*** Opening of The records ***

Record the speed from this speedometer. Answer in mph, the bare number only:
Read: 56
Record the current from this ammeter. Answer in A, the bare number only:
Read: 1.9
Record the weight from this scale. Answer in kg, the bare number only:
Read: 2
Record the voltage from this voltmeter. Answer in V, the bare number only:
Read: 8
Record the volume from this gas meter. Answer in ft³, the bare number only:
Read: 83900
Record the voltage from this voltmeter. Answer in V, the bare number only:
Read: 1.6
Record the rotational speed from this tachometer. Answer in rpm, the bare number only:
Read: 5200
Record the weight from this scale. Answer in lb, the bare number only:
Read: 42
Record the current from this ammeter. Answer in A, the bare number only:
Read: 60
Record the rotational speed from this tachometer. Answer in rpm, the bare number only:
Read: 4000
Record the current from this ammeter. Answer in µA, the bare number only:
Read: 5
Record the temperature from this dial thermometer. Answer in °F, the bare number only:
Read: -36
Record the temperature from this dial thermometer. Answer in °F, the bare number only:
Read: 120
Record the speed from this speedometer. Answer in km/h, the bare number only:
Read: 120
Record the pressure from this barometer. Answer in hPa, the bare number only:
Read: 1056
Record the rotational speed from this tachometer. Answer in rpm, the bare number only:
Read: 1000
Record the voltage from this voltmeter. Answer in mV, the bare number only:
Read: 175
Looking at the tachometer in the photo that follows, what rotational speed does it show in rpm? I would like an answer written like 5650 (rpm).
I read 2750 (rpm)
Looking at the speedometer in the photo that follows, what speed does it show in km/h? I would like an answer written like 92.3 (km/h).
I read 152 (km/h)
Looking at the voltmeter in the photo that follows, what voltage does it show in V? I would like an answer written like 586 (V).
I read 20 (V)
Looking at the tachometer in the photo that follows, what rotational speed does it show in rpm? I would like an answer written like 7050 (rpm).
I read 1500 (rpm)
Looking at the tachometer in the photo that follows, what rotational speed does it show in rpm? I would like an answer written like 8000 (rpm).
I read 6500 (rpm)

*** Close of The records ***

> Work instruction:
Please convert every line of the rows above into a Markdown table with two columns, Line No. and Line. Number each line in order and leave out any blank lines.

> Task answer:
| Line No. | Line |
|---|---|
| 1 | Record the speed from this speedometer. Answer in mph, the bare number only: |
| 2 | Read: 56 |
| 3 | Record the current from this ammeter. Answer in A, the bare number only: |
| 4 | Read: 1.9 |
| 5 | Record the weight from this scale. Answer in kg, the bare number only: |
| 6 | Read: 2 |
| 7 | Record the voltage from this voltmeter. Answer in V, the bare number only: |
| 8 | Read: 8 |
| 9 | Record the volume from this gas meter. Answer in ft³, the bare number only: |
| 10 | Read: 83900 |
| 11 | Record the voltage from this voltmeter. Answer in V, the bare number only: |
| 12 | Read: 1.6 |
| 13 | Record the rotational speed from this tachometer. Answer in rpm, the bare number only: |
| 14 | Read: 5200 |
| 15 | Record the weight from this scale. Answer in lb, the bare number only: |
| 16 | Read: 42 |
| 17 | Record the current from this ammeter. Answer in A, the bare number only: |
| 18 | Read: 60 |
| 19 | Record the rotational speed from this tachometer. Answer in rpm, the bare number only: |
| 20 | Read: 4000 |
| 21 | Record the current from this ammeter. Answer in µA, the bare number only: |
| 22 | Read: 5 |
| 23 | Record the temperature from this dial thermometer. Answer in °F, the bare number only: |
| 24 | Read: -36 |
| 25 | Record the temperature from this dial thermometer. Answer in °F, the bare number only: |
| 26 | Read: 120 |
| 27 | Record the speed from this speedometer. Answer in km/h, the bare number only: |
| 28 | Read: 120 |
| 29 | Record the pressure from this barometer. Answer in hPa, the bare number only: |
| 30 | Read: 1056 |
| 31 | Record the rotational speed from this tachometer. Answer in rpm, the bare number only: |
| 32 | Read: 1000 |
| 33 | Record the voltage from this voltmeter. Answer in mV, the bare number only: |
| 34 | Read: 175 |
| 35 | Looking at the tachometer in the photo that follows, what rotational speed does it show in rpm? I would like an answer written like 5650 (rpm). |
| 36 | I read 2750 (rpm) |
| 37 | Looking at the speedometer in the photo that follows, what speed does it show in km/h? I would like an answer written like 92.3 (km/h). |
| 38 | I read 152 (km/h) |
| 39 | Looking at the voltmeter in the photo that follows, what voltage does it show in V? I would like an answer written like 586 (V). |
| 40 | I read 20 (V) |
| 41 | Looking at the tachometer in the photo that follows, what rotational speed does it show in rpm? I would like an answer written like 7050 (rpm). |
| 42 | I read 1500 (rpm) |
| 43 | Looking at the tachometer in the photo that follows, what rotational speed does it show in rpm? I would like an answer written like 8000 (rpm). |
| 44 | I read 6500 (rpm) |